─── Testo della pagina ───

Luca Moscatelli, teologo esperto di missionarietà, al Convegno provinciale di ottobre 2016 “Quale Vangelo dalle nostre Missioni?”, ha tenuto una Lectio sul mandato missionario “Andate dunque e fate discepoli tutti i popoli…”. Ne presentiamo qui una sintesi

Saverio Orselli 

Non possiamo tacere

Missionarietà è la gioia di sentirci perdonati che ci invita all’incontro con gli altri 

di Luca Moscatelli
teologo e cultore di esegesi biblica

 Ce l’ha chiesto lui

Dopo il Concilio, ma in particolare dopo Evangelii Gaudium, non ci possono essere più dubbi: non si può essere Chiesa se non nella missione, nella evangelizzazione.

───

→ Verifica la comprensione
(a) Aggiorna il testo sulla missionarietà nel tratto da "Saverio Orselli" fino a "missione, nella evangelizzazione.", riportandolo con "Concilio Vaticano II" al posto di "Concilio".
(b) Prosegui il testo sulla missionarietà partendo subito dopo la sua ultima frase.
Il materiale successivo non ha alcun legame con il testo sulla missionarietà.

─── Estratto dei dati ───

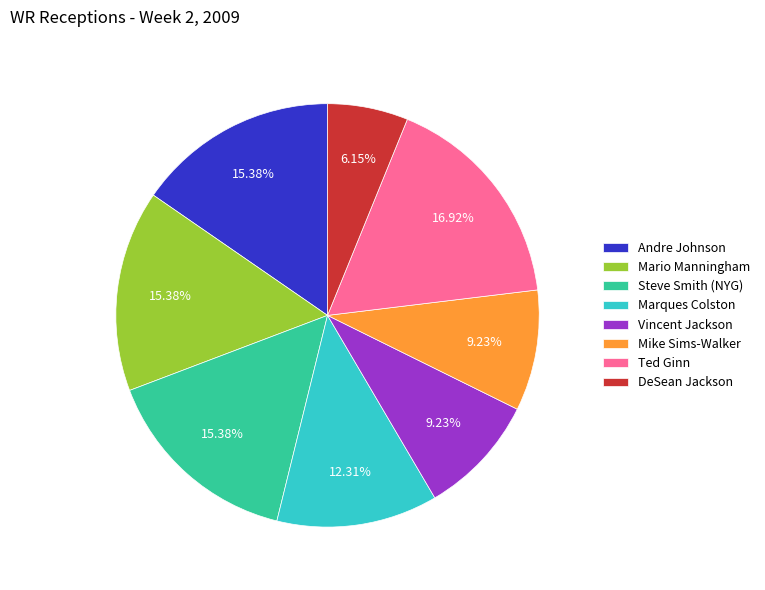

Count the number of slices in the pie.

8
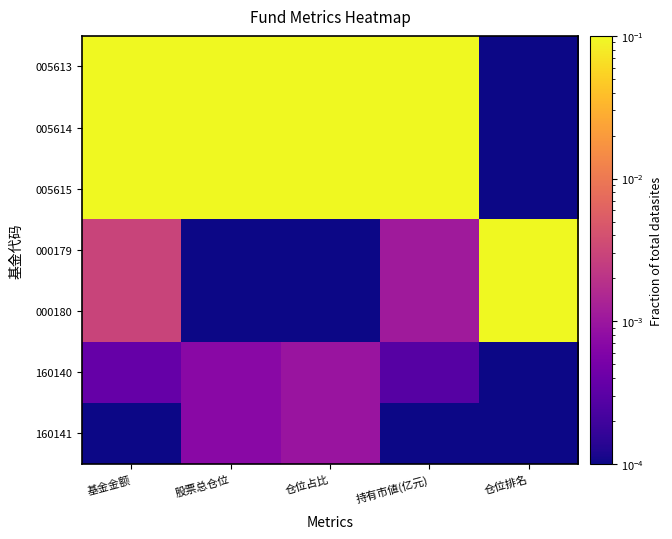

At 仓位排名, list the series in order from smallest to largest.

005613, 005614, 005615, 160140, 160141, 000179, 000180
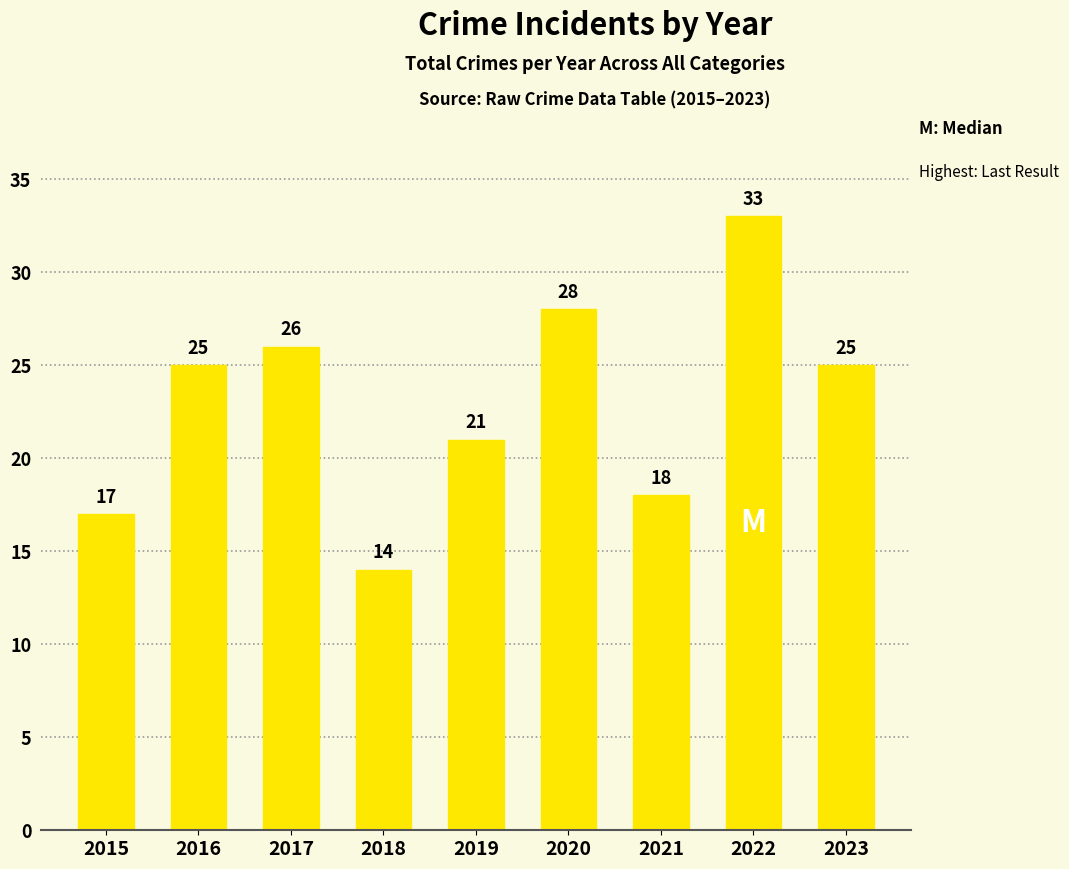

What is the minimum value shown in the chart?

14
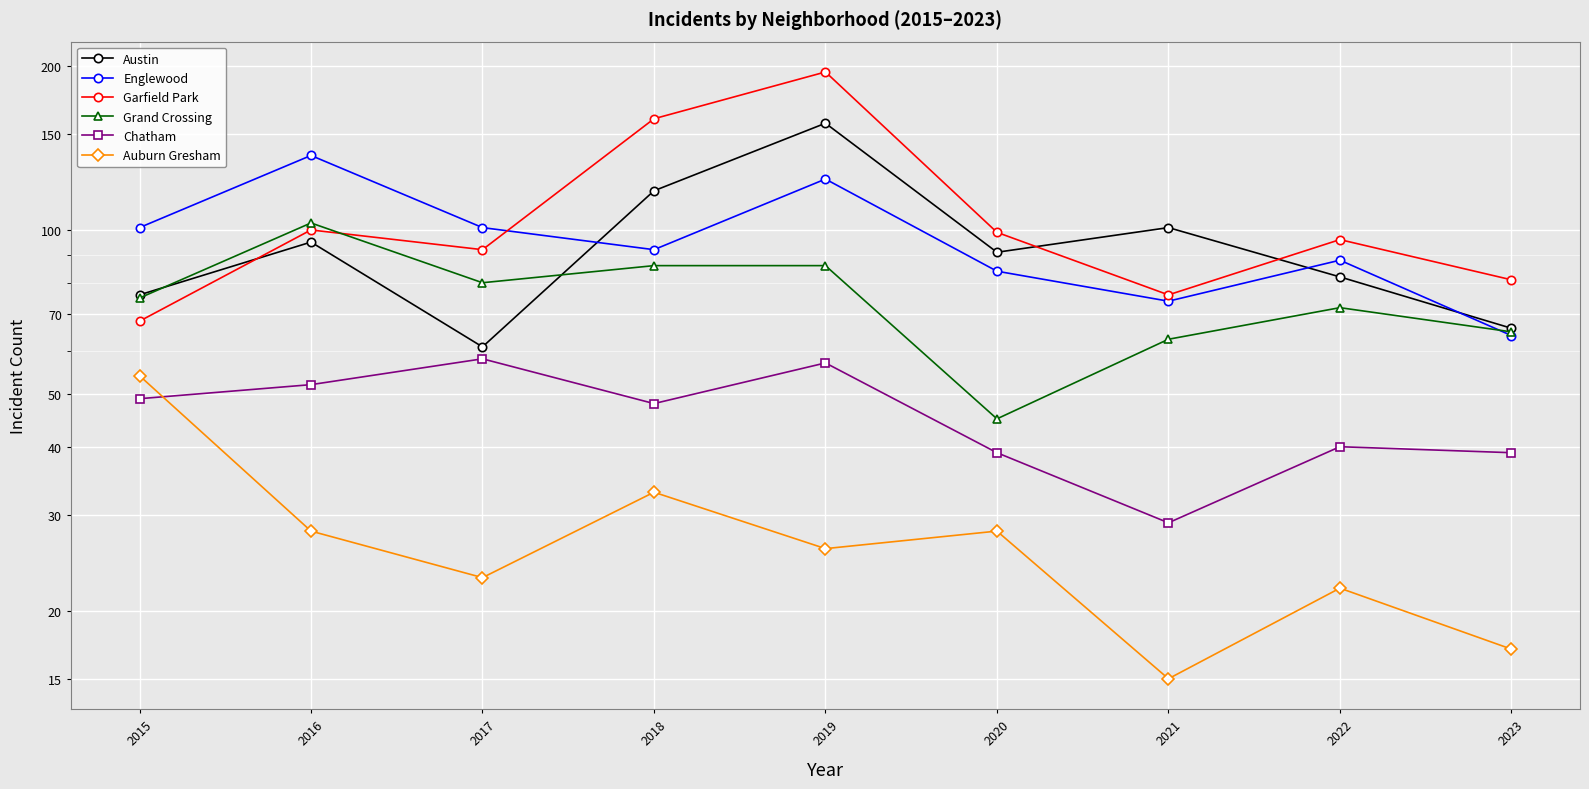

Which series has the largest total across all categories?

Garfield Park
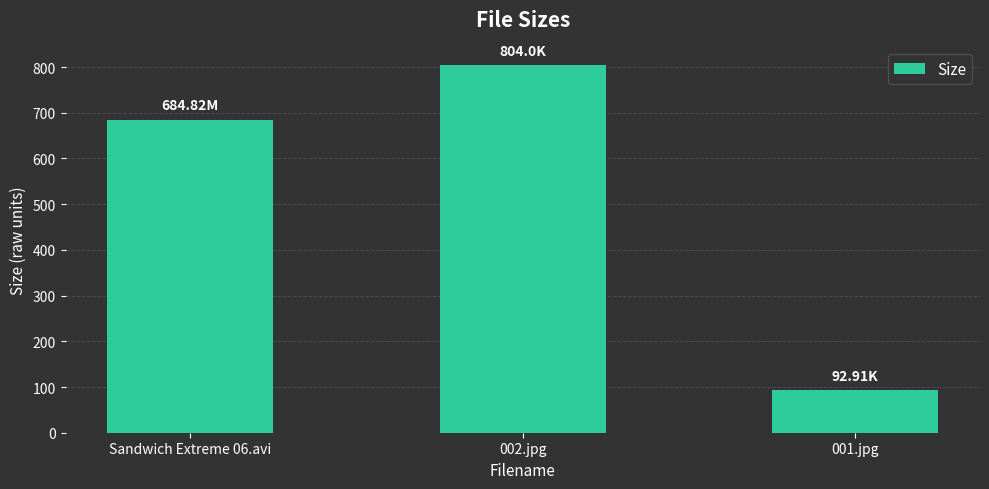

Count the number of values greater than 684.

2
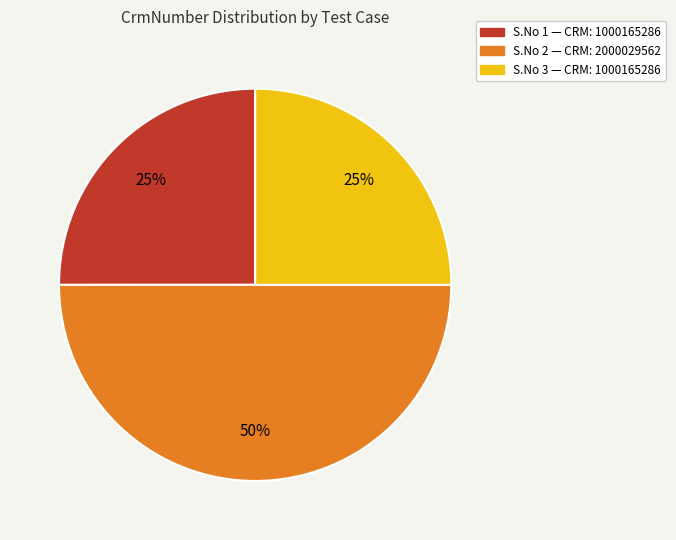

Approximately how many times larger is the value at S.No 3 — CRM: 1000165286 compared to S.No 2 — CRM: 2000029562?

0.5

───

→ Soluzioni degli esercizi
(a)
Saverio Orselli 

Non possiamo tacere

Missionarietà è la gioia di sentirci perdonati che ci invita all’incontro con gli altri 

di Luca Moscatelli
teologo e cultore di esegesi biblica

 Ce l’ha chiesto lui

Dopo il Concilio Vaticano II, ma in particolare dopo Evangelii Gaudium, non ci possono essere più dubbi: non si può essere Chiesa se non nella missione, nella evangelizzazione.

(b)
E d’altra parte l’evangelizzazione, la missione non può che essere un atto ecclesiale, se è la missione di Gesù, secondo il suo cuore. Partiamo dal testo del mandato missionario che conclude il vangelo di Matteo (28,16-20): «Gli undici discepoli intanto andarono in Galilea, sul monte che Gesù aveva loro indicato. Quando lo videro, si prostrarono. Essi però dubitarono. Gesù si avvicinò e disse loro: “A me è stato dato ogni potere in cielo e sulla terra. Andate dunque e fate discepoli tutti i popoli, battezzandoli nel nome del Padre e del Figlio e dello Spirito Santo, insegnando loro a osservare tutto ciò che vi ho comandato. Ed ecco, io sono con voi tutti i giorni, fino alla fine del mondo”».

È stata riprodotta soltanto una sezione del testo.